With that in mind, I’m scrambling to rework my syllabi, put together online resources for instruction and for student activity, and doing my best to work with the technologies I have available to me. So far, I’ve got the following in the pocket:

  • A Discord chat server for each of my classes for student questions, engagement, and discussion. My hope is that this will improve the amount of interaction between myself and students (and among themselves) so they aren’t lost in the woods. So far, I really love having a Discord chat server.
  • I’ve begun setting up Zoom meetings for classes. My guess is that we’ll keep this to once a week and add more digital engagement elsewhere. For three of my classes (Rhetoric of Social Media, the Honors course on Scifi and Infrastructure, and Digital Fan Communities), this will be fairly easy because we’re already using a basic wiki for that. I’m setting up a test this week.
  • Considered setting up Skype for 1-on-1 office hour conversations for students who prefer direct interaction.

This will probably only be part of what I’ll need to do for the remainder of the semester, so I’m keeping my mind open to other possibilities, whether suggested by other professors or by students themselves.1

The biggest problem now is making sure we have all the pieces in place for March 23rd. We need systems that work. We need a process to follow, and it needs to make sense. We need new assignments and different ways to complete existing assignments. And we need a way for me to provide feedback. That will be a tad difficult because I use a rubric-centric model for grading and follow a “learn through failure” model that allows for rewrites — and rewrites, in my pedagogy, require students to meet with me for 1-on-1 conferences. We can still use Skype for that, but I don’t know how helpful it will be. Then again, I might be worrying over nothing.

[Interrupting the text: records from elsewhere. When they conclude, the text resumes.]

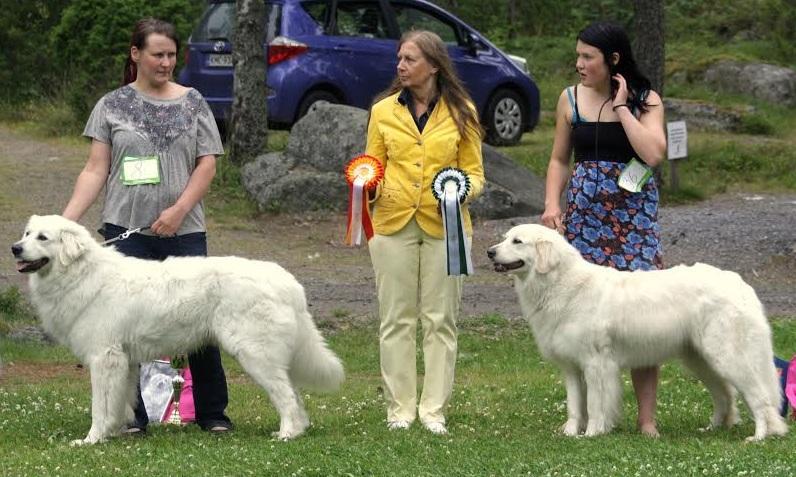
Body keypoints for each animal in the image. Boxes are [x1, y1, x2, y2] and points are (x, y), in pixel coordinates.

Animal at [10, 214, 344, 444]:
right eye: (26, 234)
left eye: (43, 237)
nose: (15, 248)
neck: (81, 272)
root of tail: (289, 283)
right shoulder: (123, 361)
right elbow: (119, 402)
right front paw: (114, 433)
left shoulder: (104, 358)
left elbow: (99, 405)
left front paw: (91, 439)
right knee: (294, 394)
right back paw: (298, 430)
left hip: (255, 354)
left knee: (286, 396)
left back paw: (286, 434)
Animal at [488, 223, 788, 438]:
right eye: (505, 238)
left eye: (517, 241)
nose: (490, 252)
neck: (560, 284)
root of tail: (739, 282)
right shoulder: (571, 367)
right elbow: (574, 405)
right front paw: (570, 433)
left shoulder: (596, 364)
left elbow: (595, 404)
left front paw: (592, 433)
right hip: (700, 360)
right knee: (726, 394)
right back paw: (714, 428)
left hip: (727, 357)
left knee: (758, 396)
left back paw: (760, 436)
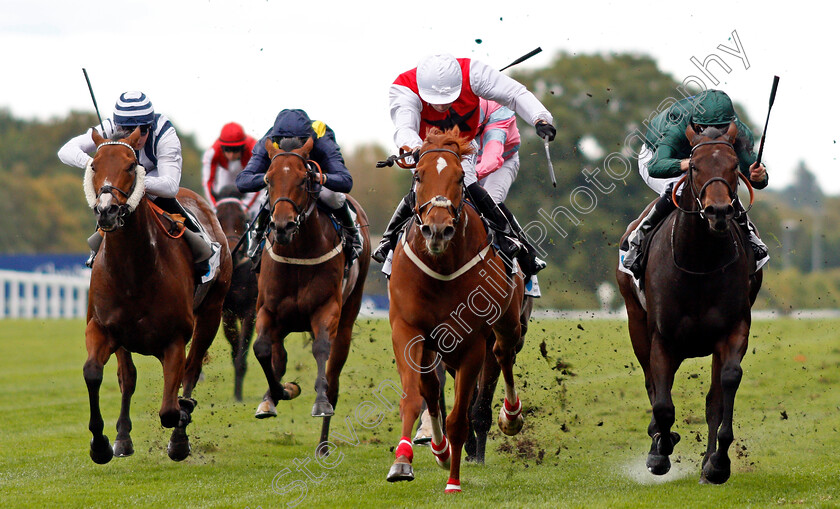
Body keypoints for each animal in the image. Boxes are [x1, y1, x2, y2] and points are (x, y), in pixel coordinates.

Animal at [83, 129, 231, 462]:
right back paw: (123, 438)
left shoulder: (174, 338)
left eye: (130, 165)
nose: (107, 210)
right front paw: (101, 443)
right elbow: (94, 373)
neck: (134, 270)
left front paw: (181, 425)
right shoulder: (102, 327)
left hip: (211, 313)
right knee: (127, 378)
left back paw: (180, 432)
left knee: (191, 369)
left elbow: (169, 408)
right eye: (94, 165)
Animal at [253, 136, 370, 452]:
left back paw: (324, 443)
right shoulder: (267, 309)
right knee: (278, 356)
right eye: (268, 179)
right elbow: (262, 350)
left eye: (304, 178)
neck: (298, 251)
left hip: (347, 316)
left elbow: (320, 349)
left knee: (334, 374)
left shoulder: (326, 308)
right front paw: (280, 393)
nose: (282, 226)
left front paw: (319, 402)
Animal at [386, 128, 524, 492]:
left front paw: (454, 482)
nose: (437, 228)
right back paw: (439, 449)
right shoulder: (408, 330)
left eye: (461, 177)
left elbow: (460, 417)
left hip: (508, 322)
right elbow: (413, 396)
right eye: (418, 175)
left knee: (504, 355)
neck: (441, 265)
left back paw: (511, 415)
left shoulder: (471, 343)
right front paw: (403, 461)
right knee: (431, 389)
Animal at [612, 121, 764, 482]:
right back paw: (659, 439)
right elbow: (662, 402)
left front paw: (718, 462)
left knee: (712, 396)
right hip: (636, 322)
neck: (700, 261)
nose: (719, 211)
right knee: (651, 383)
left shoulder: (733, 330)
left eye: (734, 166)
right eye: (694, 167)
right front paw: (659, 451)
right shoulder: (662, 337)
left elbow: (725, 387)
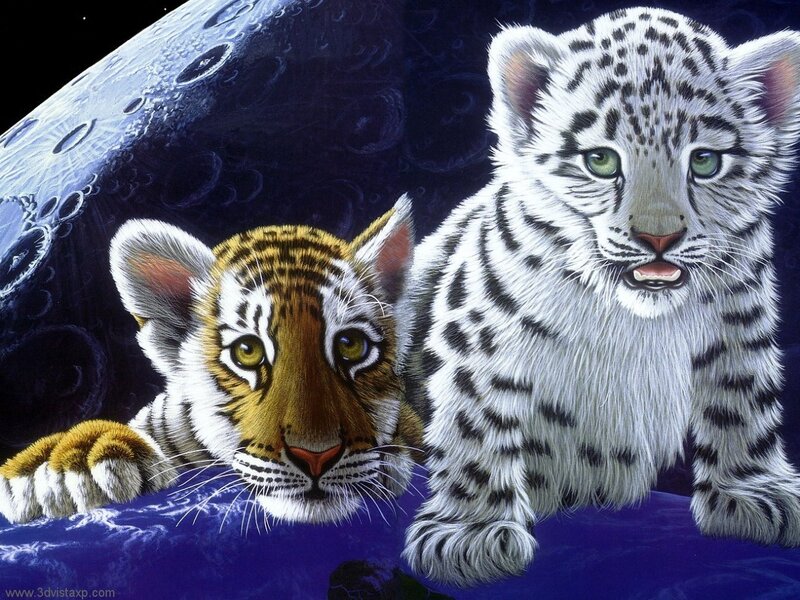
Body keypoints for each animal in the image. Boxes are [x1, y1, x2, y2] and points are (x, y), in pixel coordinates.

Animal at [401, 7, 800, 587]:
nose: (658, 237)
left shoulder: (740, 328)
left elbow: (742, 405)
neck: (635, 320)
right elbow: (475, 427)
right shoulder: (481, 336)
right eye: (600, 160)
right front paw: (469, 536)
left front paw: (756, 493)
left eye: (705, 161)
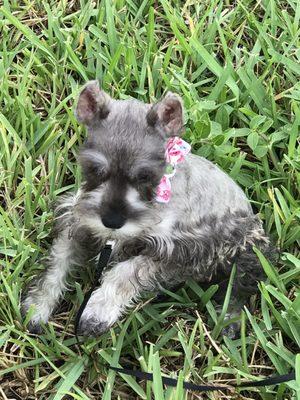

So, things are in full swing. We’re moving quick. It’s a bit stressful. It’s a big scary.

How are you weathering this storm? Are you a teacher moving to remote learning (K-12 or college)? Are you in a different profession do a similar switch? Feel free to comment below.

Footnotes

  1. Feedback direct from students is incredibly important to me. I’m not always good at following through, but I still want to know what they think about their education.